In the literature, it is reported that with specific questioning the rate of patients with Frey’s syndrome after parotidectomy is 10-30%[15]. We detected the findings of Frey’s syndrome at the rate of 20% in sub-SMAS group and 33.3% in subcutaneous group with specific questioning (subjective).

Another important factor affecting the development of Frey’s syndrome may be the intraoperatively prepared skin flap.
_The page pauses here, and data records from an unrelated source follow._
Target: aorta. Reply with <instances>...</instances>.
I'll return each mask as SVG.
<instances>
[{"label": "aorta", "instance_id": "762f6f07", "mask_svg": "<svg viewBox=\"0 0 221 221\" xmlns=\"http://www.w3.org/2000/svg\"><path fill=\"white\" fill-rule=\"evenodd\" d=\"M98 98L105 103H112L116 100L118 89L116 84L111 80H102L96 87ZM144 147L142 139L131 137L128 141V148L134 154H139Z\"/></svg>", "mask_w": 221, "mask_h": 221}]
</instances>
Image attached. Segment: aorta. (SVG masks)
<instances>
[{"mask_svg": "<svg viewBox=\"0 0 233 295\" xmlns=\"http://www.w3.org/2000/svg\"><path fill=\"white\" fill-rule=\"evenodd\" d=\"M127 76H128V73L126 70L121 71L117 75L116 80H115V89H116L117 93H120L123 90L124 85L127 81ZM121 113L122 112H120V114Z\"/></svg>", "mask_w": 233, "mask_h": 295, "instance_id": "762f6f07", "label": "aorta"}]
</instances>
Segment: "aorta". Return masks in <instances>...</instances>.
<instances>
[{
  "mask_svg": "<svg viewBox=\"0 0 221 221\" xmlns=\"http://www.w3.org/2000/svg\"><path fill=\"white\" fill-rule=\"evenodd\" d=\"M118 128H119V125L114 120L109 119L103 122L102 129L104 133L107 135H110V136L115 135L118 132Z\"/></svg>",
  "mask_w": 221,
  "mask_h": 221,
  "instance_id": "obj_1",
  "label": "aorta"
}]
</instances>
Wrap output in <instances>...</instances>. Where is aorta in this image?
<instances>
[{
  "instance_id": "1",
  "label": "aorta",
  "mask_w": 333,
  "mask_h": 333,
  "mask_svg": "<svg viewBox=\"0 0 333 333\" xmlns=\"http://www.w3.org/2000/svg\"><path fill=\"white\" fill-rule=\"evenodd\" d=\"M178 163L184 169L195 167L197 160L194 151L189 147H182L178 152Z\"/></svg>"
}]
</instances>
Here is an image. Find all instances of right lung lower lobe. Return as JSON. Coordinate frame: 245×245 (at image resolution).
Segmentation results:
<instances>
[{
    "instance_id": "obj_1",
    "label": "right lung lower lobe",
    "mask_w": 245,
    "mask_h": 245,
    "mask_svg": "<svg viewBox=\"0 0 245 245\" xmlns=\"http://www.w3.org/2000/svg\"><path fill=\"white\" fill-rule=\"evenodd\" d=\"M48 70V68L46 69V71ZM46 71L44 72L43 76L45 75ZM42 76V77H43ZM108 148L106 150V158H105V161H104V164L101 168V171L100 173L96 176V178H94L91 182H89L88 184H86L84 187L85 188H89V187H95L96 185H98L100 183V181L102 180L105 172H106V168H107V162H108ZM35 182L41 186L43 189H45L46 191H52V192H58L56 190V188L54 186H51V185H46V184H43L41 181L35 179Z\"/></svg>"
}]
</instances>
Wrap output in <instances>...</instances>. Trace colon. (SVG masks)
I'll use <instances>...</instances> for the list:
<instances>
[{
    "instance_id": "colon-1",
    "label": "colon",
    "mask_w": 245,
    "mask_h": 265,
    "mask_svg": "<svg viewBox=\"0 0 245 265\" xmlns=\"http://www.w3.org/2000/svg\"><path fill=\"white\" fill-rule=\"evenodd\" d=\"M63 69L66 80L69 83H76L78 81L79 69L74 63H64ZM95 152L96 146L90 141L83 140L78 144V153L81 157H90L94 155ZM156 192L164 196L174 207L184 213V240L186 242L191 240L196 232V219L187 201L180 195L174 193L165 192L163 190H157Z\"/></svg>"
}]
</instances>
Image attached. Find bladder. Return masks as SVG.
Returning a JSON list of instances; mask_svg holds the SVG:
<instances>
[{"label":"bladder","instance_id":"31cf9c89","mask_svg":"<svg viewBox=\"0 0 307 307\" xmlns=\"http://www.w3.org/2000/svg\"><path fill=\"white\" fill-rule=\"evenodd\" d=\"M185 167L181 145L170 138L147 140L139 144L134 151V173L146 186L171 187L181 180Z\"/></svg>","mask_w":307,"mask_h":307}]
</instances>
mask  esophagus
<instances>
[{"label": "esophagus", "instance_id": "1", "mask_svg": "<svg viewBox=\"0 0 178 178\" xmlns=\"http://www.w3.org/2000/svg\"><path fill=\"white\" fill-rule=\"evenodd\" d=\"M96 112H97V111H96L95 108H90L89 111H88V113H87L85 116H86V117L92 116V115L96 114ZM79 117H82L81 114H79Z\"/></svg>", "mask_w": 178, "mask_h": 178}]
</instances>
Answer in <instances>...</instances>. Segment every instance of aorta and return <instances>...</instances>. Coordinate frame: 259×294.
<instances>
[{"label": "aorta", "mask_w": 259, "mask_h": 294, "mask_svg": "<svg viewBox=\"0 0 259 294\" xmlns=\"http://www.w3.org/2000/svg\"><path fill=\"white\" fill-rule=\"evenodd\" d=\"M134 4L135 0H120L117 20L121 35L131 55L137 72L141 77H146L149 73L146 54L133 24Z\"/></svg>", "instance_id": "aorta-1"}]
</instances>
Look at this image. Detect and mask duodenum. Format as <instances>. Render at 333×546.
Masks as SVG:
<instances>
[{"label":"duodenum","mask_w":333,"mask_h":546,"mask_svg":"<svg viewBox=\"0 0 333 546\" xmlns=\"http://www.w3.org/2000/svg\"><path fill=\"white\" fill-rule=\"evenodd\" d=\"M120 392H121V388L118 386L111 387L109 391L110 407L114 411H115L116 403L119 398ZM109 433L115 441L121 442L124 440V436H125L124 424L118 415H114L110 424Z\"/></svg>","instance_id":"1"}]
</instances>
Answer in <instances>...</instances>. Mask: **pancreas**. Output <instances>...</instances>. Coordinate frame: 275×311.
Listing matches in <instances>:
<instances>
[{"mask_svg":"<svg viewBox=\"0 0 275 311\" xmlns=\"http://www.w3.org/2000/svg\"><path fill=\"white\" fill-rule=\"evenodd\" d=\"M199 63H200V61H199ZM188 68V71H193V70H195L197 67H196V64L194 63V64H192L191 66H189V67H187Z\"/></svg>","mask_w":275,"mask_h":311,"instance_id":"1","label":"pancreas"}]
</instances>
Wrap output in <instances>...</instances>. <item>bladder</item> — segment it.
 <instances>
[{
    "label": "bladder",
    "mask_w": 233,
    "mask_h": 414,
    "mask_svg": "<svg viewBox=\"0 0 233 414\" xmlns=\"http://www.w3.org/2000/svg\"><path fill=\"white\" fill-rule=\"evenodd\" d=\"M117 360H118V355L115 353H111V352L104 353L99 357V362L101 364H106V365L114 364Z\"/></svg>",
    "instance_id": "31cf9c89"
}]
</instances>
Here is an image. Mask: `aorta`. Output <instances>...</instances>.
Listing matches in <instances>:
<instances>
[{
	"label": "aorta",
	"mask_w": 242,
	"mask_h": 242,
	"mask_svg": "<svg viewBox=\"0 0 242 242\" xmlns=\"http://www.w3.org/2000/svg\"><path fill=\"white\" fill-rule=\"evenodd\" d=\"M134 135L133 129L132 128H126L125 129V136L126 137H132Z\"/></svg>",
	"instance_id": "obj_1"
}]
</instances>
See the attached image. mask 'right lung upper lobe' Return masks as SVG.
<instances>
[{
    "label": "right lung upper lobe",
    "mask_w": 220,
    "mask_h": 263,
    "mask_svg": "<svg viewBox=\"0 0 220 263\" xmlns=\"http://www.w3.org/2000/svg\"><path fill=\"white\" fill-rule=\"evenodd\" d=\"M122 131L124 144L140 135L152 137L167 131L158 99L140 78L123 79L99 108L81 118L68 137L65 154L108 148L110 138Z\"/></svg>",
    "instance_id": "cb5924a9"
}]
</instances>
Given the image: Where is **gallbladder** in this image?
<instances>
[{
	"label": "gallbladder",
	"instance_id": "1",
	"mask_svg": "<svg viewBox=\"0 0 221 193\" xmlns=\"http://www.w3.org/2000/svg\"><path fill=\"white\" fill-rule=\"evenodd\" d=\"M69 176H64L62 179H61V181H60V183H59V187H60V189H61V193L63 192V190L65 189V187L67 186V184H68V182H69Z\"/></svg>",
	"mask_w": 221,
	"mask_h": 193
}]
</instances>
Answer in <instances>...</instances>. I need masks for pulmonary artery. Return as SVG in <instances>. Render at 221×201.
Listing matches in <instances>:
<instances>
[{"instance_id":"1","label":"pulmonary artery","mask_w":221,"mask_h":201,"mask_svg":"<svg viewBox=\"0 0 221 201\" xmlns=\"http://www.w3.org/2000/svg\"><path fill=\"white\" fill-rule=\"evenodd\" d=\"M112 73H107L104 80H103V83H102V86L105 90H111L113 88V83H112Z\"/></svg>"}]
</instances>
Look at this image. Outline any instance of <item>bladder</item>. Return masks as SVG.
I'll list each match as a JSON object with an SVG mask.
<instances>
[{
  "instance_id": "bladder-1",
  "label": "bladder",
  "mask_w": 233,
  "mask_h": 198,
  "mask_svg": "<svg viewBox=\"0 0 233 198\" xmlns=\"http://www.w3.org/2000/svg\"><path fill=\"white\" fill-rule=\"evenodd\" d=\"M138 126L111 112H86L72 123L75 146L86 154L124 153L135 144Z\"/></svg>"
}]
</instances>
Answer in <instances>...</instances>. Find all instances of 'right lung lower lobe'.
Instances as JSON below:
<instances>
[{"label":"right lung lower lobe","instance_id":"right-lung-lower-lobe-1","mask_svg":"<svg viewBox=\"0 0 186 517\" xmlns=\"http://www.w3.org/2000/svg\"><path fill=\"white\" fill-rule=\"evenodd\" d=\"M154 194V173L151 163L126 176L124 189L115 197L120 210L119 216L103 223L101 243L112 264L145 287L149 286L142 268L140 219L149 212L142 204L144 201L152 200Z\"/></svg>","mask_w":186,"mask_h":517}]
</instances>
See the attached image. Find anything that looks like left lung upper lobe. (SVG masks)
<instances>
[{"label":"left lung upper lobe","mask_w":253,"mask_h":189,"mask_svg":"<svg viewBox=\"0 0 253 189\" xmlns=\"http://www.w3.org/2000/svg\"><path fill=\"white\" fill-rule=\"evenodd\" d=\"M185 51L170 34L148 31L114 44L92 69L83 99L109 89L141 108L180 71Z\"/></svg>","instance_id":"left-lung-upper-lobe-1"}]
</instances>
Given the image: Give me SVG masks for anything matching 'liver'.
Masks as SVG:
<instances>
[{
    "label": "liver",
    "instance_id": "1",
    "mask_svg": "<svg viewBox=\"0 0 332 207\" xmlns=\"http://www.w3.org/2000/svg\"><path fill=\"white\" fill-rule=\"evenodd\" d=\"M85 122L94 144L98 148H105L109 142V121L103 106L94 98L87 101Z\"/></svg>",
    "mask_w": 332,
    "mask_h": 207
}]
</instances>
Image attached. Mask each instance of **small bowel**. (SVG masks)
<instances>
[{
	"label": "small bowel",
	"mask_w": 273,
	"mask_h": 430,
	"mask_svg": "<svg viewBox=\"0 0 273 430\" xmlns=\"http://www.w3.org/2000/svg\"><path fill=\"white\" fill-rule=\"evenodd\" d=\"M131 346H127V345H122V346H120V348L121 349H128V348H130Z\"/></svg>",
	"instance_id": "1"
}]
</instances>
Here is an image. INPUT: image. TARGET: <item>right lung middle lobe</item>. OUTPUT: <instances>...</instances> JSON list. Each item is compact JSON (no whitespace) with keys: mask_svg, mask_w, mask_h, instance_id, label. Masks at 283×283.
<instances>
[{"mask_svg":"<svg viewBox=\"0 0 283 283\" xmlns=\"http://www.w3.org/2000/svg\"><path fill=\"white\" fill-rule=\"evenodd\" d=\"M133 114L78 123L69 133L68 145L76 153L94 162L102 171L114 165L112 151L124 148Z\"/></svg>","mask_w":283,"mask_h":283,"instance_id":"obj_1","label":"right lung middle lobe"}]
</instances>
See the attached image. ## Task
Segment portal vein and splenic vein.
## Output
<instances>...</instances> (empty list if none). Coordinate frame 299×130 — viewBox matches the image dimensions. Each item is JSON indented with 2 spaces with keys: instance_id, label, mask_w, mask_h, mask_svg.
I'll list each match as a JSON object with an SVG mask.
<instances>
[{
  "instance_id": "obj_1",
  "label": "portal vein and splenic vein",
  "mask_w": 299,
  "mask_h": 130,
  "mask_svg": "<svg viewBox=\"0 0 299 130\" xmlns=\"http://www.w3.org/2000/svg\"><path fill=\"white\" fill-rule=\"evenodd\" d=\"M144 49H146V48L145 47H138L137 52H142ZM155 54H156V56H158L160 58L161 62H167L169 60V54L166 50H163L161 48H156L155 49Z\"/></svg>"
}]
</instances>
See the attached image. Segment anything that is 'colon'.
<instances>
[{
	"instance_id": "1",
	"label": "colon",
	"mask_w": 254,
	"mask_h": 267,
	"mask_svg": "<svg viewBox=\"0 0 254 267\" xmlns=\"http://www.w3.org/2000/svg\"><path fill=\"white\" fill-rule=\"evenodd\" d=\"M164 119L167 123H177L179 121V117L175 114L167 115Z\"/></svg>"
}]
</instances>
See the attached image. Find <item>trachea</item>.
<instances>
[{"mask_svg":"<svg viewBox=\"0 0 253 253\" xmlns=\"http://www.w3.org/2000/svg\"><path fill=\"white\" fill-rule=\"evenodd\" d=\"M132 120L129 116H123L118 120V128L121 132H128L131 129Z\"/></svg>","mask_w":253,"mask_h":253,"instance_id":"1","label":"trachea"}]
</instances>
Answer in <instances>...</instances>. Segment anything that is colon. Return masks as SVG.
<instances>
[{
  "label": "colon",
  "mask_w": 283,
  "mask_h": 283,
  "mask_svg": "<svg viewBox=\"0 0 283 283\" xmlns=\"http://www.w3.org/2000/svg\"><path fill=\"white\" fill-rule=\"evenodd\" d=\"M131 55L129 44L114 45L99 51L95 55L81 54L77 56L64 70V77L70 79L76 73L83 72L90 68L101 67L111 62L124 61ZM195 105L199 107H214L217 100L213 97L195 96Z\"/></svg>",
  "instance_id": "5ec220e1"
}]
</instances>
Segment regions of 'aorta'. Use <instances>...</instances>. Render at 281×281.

It is reported that in cases in which the skin and the SMAS are elevated as a single unit the incidence of Frey’s syndrome is decreased[9,11]. Some authors report that they have reduced the incidence of Frey’s syndrome to the level of 2% with only a sub-SMAS flap[1]. Although the oncological security margins are higher in the case of subcutaneous (thin) flap elevation the rates of Frey’s syndrome are increased[12]. On the other hand, Taylor et al. report that there is no difference between subcutaneous and sub-SMAS flaps with respect to the frequency of Frey’s syndrome[16]. In our series, there is no statistically significant difference between subcutaneous and sub-SMAS flaps with respect to the frequency of Frey’s syndrome with Minor’s test (33.3% and 30% respectively) (p>0.05).

Although the findings of Frey’s syndrome frequently occur 3 months to 2 years after parotid surgery[17], cases in which symptoms emerge as early as 1 month[16] or as late as 5 years have also been reported[18]. There are difficulties in comparing the methods aimed at preventing Frey’s syndrome due to differences in the postoperative follow-up periods.

Conclusion

Although there are very different views in the literature, we have reached these conclusions:

1- There is a proportional decrease in the incidence of Frey’s syndrome in the sub-SMAS group. However, statistically no difference has been detected between the two groups (p>0.05). This result can probably be accounted for by the scarcity of the number of cases. In addition, the shorter follow-up period in the subcutaneous group compared to the sub-SMAS group may also have been effective.

2- Although the rate of symptomatic patients was % 20 (sub-SMAS) and %33.3 (subcutanous) upon specific questioning, absence of patients applying for treatment suggests that the ratio of the patient group requiring treatment for Frey’s syndrome is very low.